Aim of the task: Provide a verbatim copy of all the records below, leaving the images out.

Source texts of formatted documents

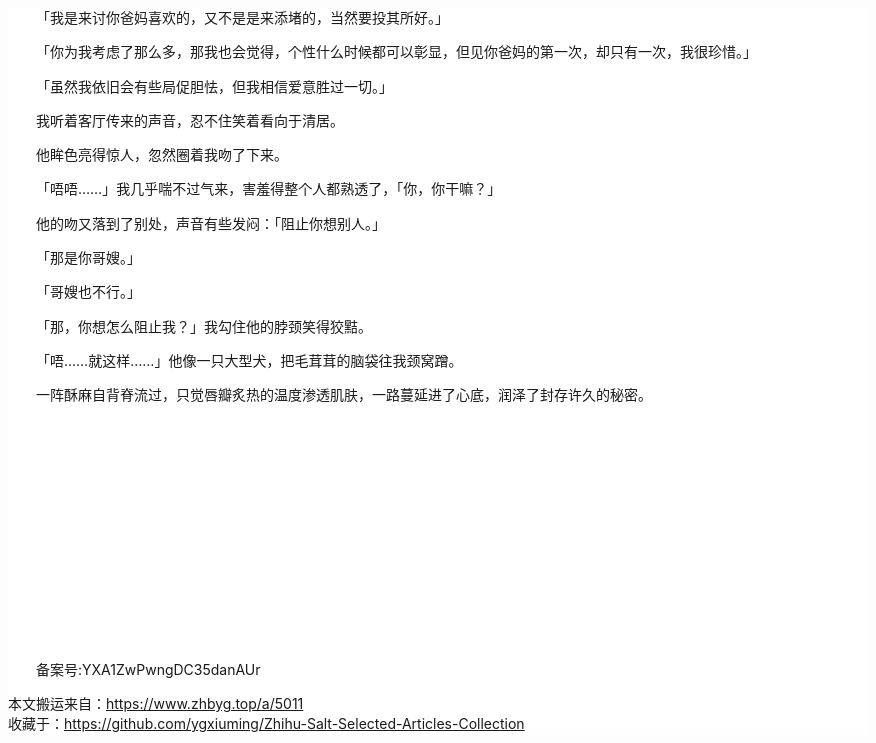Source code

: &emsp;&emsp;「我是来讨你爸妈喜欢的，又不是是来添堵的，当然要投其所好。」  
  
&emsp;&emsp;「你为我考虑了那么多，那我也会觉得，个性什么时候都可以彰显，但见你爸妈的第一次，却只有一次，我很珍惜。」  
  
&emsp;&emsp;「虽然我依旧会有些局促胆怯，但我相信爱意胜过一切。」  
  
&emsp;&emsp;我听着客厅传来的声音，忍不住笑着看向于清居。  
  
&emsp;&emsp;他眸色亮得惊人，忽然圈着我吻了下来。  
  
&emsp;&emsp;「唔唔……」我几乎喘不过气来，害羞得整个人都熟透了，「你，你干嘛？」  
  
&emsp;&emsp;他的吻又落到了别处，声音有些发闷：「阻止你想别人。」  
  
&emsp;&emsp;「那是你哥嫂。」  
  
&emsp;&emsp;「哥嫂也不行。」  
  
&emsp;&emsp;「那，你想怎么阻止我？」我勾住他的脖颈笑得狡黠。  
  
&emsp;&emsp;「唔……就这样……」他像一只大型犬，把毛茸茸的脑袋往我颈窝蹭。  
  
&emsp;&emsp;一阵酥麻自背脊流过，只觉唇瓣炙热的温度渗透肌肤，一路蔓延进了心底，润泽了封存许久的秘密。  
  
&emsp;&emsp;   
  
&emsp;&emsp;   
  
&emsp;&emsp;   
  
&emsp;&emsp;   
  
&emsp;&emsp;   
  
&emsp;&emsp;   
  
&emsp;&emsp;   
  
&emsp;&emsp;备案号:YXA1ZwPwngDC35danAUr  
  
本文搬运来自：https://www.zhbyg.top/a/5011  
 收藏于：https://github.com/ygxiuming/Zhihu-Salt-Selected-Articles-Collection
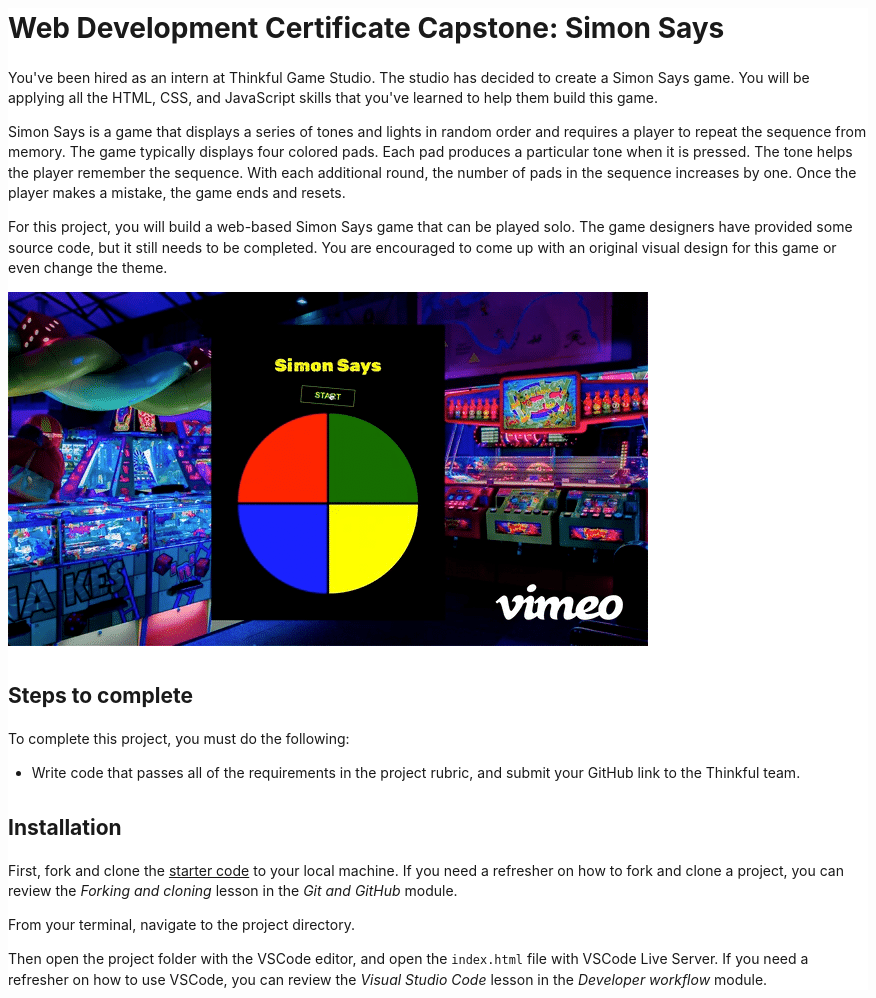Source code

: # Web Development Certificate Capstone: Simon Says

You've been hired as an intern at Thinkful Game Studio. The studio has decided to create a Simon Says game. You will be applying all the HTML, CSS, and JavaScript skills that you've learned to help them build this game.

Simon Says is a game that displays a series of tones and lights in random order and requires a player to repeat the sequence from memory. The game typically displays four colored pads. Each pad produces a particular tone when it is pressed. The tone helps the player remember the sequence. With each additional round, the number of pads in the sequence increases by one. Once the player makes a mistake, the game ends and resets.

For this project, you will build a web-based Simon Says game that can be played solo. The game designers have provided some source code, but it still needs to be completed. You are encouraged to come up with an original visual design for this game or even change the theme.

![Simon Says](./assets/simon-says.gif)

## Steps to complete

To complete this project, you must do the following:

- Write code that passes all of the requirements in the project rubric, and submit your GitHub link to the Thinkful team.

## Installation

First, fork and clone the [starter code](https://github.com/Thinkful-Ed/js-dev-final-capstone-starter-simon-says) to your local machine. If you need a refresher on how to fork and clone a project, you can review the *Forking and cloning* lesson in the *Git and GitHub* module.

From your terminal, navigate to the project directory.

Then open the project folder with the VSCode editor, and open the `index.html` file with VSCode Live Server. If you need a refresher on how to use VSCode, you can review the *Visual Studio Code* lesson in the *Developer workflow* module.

Answer to this exercise:
Source code

: &emsp;&emsp;「我是来讨你爸妈喜欢的，又不是是来添堵的，当然要投其所好。」  
  
&emsp;&emsp;「你为我考虑了那么多，那我也会觉得，个性什么时候都可以彰显，但见你爸妈的第一次，却只有一次，我很珍惜。」  
  
&emsp;&emsp;「虽然我依旧会有些局促胆怯，但我相信爱意胜过一切。」  
  
&emsp;&emsp;我听着客厅传来的声音，忍不住笑着看向于清居。  
  
&emsp;&emsp;他眸色亮得惊人，忽然圈着我吻了下来。  
  
&emsp;&emsp;「唔唔……」我几乎喘不过气来，害羞得整个人都熟透了，「你，你干嘛？」  
  
&emsp;&emsp;他的吻又落到了别处，声音有些发闷：「阻止你想别人。」  
  
&emsp;&emsp;「那是你哥嫂。」  
  
&emsp;&emsp;「哥嫂也不行。」  
  
&emsp;&emsp;「那，你想怎么阻止我？」我勾住他的脖颈笑得狡黠。  
  
&emsp;&emsp;「唔……就这样……」他像一只大型犬，把毛茸茸的脑袋往我颈窝蹭。  
  
&emsp;&emsp;一阵酥麻自背脊流过，只觉唇瓣炙热的温度渗透肌肤，一路蔓延进了心底，润泽了封存许久的秘密。  
  
&emsp;&emsp;   
  
&emsp;&emsp;   
  
&emsp;&emsp;   
  
&emsp;&emsp;   
  
&emsp;&emsp;   
  
&emsp;&emsp;   
  
&emsp;&emsp;   
  
&emsp;&emsp;备案号:YXA1ZwPwngDC35danAUr  
  
本文搬运来自：https://www.zhbyg.top/a/5011  
 收藏于：https://github.com/ygxiuming/Zhihu-Salt-Selected-Articles-Collection
Source code

: # Web Development Certificate Capstone: Simon Says

You've been hired as an intern at Thinkful Game Studio. The studio has decided to create a Simon Says game. You will be applying all the HTML, CSS, and JavaScript skills that you've learned to help them build this game.

Simon Says is a game that displays a series of tones and lights in random order and requires a player to repeat the sequence from memory. The game typically displays four colored pads. Each pad produces a particular tone when it is pressed. The tone helps the player remember the sequence. With each additional round, the number of pads in the sequence increases by one. Once the player makes a mistake, the game ends and resets.

For this project, you will build a web-based Simon Says game that can be played solo. The game designers have provided some source code, but it still needs to be completed. You are encouraged to come up with an original visual design for this game or even change the theme.

![Simon Says](./assets/simon-says.gif)

## Steps to complete

To complete this project, you must do the following:

- Write code that passes all of the requirements in the project rubric, and submit your GitHub link to the Thinkful team.

## Installation

First, fork and clone the [starter code](https://github.com/Thinkful-Ed/js-dev-final-capstone-starter-simon-says) to your local machine. If you need a refresher on how to fork and clone a project, you can review the *Forking and cloning* lesson in the *Git and GitHub* module.

From your terminal, navigate to the project directory.

Then open the project folder with the VSCode editor, and open the `index.html` file with VSCode Live Server. If you need a refresher on how to use VSCode, you can review the *Visual Studio Code* lesson in the *Developer workflow* module.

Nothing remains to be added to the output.